Junior Ambassadors Program 2017 - Vytautas Jankauskas
Strengthening EU foreign and security policy through hard and soft power
by Vytautas Jankauskas
A rapidly growing threat that makes the EU extremely vulnerable are challenges in cyber security. The scope of possible damage lies beyond what we know based on classical conceptions of war. Cyber-attacks may degrade the EU's economic competitiveness, disrupt the daily lives of millions of European citizens, or even lead to the disablement of the Member States' military capability to act. Although the EU encourages all Member States to enhance their national cyber security capabilities, there is a lack of coordinated action at the supranational level.
Against this backdrop, the EU should create a Joint Cyber Defence Unit, whose tasks would include not only strengthening the EU's defensive and cyber-space surveillance capabilities, but also supporting Member States and the European private sector by taking defensive action in the event of cyber-attacks as seen in Estonia in 2007, in Paris in 2011, or in Germany in 2015. Based on threat analysis, incident watch, intervention recommendations, and cyber deception strategies, the Unit would help national governments and major private actors to protect their servers and critical infrastructures as well as to recover and learn lessons for future incidents.
Instead of merely relying on NATO support, the EU should also develop its own defensive structures and cooperate, where appropriate. A Joint Cyber Defence Unit could help unify national cyber policies and thus enhance cross-border preparedness for a transnational threat. By bringing together top-level experts from across the Union, it could help pool urgently needed expertise and enable more efficient crisis management.

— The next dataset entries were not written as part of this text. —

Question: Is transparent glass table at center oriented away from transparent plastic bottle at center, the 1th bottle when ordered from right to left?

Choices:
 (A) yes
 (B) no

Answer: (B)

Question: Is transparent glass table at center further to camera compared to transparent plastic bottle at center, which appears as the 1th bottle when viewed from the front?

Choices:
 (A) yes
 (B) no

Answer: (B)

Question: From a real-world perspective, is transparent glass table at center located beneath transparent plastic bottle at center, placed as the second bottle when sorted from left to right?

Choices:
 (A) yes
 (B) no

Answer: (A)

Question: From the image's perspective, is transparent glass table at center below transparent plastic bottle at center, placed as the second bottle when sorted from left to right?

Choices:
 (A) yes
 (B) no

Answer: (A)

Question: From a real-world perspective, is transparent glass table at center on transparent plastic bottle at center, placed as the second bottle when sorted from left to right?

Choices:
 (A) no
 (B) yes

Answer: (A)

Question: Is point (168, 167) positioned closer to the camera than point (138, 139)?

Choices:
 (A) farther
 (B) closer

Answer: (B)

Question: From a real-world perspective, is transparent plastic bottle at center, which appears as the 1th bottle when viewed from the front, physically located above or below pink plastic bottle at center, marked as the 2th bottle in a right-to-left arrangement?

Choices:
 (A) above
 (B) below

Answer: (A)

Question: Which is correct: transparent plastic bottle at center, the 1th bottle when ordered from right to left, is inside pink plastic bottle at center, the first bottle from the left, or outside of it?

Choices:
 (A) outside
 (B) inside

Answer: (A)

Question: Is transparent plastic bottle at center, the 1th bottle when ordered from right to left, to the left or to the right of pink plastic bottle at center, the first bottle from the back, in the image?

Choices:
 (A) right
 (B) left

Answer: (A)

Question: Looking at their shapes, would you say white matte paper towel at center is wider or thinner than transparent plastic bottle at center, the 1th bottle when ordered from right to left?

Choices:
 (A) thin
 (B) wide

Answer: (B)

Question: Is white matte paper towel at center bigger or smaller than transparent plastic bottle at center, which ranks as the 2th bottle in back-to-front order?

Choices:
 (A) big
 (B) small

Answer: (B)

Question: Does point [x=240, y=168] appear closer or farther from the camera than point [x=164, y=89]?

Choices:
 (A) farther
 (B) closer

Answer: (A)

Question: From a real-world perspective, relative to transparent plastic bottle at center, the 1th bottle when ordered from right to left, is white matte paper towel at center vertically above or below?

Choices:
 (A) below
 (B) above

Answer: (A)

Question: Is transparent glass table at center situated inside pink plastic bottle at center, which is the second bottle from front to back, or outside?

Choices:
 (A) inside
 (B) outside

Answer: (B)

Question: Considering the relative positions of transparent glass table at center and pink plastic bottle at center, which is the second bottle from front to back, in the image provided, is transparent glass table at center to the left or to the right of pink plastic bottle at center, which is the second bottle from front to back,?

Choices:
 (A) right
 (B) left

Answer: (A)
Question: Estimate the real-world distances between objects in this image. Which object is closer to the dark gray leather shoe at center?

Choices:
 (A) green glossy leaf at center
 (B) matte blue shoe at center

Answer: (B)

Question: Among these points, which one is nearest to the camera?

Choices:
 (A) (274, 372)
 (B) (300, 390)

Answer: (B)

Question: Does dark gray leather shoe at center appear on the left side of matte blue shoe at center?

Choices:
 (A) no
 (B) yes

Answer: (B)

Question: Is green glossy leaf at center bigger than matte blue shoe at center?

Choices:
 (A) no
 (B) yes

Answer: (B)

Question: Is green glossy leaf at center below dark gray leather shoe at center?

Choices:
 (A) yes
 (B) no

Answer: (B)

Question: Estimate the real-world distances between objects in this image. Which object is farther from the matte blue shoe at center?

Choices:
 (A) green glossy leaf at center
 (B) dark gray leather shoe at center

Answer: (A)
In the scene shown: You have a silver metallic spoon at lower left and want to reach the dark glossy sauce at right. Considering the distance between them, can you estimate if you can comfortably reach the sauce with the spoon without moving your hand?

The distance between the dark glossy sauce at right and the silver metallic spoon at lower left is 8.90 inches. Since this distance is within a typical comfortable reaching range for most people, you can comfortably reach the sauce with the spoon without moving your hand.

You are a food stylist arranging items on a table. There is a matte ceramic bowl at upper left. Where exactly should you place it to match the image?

Furthermore, in order to enhance the EU's role at the global level, its huge soft power potential should be used more actively. Currently, the assets of soft power are being attributed to single states (e.g., Germany or Sweden) rather than to the EU as a single entity. Comparable to such renowned cultural institutions like Germany's 'Goethe-Institut' or France's 'Alliance Française', the EU could also create its own cultural association, for example, an Institute of The Founding Fathers of the EU. The Institute would operate worldwide in order to promote European values at a time when the liberal order and the values it represents are under severe threat. Additionally, further EU-wide study programs with semesters in universities of different Member States could be developed and exchange projects like Erasmus opened to non-European countries.
Shaping the EU as an attractive player abroad might then also facilitate the resurgence of pro-EU sentiment back home and would reinforce the vision of a strong European Union that is much more than merely a trading block.